Newspapers initially developed trading zones based on sales and circulation penetration; later radio and television stations broadened most retail trade areas based on their greater overall coverage. Newspapers and magazines are audited to produce verifiable circulation and readership figures. For radio and TV’s more arcane process of transmission and reception, coverage is determined by technical criteria such as power and transmission tower height; viewing and listening numbers are derived from less precise audience surveys conducted periodically. Circles representing radio and television station coverage extending dozens of miles from Columbia find a not so surprising soul mate in the actual coverage areas served by Columbia’s medical community.

Although not in the business of sending, which is the forte of the media, Columbia’s medical community members have become significant entities for reception. Sitting around office waiting rooms, one may hear an otherwise unidentified patient say they’re from such and such place and that they drove a considerable distance to get here. Typically it’s about specialists and specialized services unavailable back home. One hears of patients from northern Arkansas, southern Iowa and western Illinois. Other patients on the fringes of the Kansas City and St. Louis metropolitan areas visit our facilities to avoid hassling with the big cities.

Rather than draw a circle of equal radius, as is typically the case for radio and TV coverage, Columbia’s medical receiving area looks more like an elongated figure eight: strongest north and south, tucked in to the east and west toward Missouri’s two largest cities.

An eye toward an aging population

Although somewhat inured to its significance because we live here, our consciousness of the extent of Columbia’s medical receiving area remains underappreciated. Columbia’s highly concentrated, virtually unlimited range of physicians, specialized institutions and the services they offer will only consolidate and advance our dominance outstate in the health care field.

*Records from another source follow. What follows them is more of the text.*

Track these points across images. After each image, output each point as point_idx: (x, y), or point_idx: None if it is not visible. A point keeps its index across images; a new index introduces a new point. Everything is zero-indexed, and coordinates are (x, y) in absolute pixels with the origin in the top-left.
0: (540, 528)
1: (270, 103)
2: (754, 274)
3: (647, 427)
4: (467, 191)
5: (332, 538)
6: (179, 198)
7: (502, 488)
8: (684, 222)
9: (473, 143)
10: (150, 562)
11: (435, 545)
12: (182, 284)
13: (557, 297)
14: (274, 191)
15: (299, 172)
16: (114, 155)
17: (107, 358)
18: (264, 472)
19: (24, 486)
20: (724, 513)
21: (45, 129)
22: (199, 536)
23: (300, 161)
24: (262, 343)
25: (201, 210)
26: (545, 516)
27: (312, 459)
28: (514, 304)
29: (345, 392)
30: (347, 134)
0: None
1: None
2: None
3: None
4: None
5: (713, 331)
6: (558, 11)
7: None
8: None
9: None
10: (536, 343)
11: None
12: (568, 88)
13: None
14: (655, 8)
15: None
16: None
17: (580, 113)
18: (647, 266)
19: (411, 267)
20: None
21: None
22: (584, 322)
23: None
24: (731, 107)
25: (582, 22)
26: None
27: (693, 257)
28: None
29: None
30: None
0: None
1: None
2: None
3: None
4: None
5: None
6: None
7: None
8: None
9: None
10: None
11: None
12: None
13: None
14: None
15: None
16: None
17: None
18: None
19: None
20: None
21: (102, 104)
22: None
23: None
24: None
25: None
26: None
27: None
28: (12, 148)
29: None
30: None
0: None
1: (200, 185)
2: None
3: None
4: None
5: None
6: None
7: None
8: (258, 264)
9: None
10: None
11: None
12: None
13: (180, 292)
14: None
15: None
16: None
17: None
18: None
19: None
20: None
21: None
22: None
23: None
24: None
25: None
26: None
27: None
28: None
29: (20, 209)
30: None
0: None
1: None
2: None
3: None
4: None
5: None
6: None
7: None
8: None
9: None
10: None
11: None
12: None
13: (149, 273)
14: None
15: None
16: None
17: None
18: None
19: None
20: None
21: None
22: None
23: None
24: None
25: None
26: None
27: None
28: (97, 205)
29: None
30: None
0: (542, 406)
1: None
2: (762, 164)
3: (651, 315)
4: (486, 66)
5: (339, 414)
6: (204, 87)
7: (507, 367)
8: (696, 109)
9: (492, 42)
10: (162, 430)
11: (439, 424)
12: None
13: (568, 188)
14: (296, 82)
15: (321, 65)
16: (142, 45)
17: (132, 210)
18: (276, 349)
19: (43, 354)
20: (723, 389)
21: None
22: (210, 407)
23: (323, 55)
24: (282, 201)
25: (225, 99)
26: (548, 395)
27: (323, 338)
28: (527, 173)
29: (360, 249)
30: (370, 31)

With an eye toward major demographic shifts that have already begun as the post-World War II baby boom bubble moves toward maturity comes a potentially huge development opportunity of a different sort — the housing and care of this segment of the population as it ages. Developments will keep the following in mind: reduced mobility, specially tailored layout and design, recreation opportunities, access to mass transit and other services. As the current student-housing boom matures and perhaps begins to fade, developers and the investment community will be called upon to meet a housing challenge of a different sort for these soon-to-explode legions of older adults. Then there’ll be even more statistics for us to track.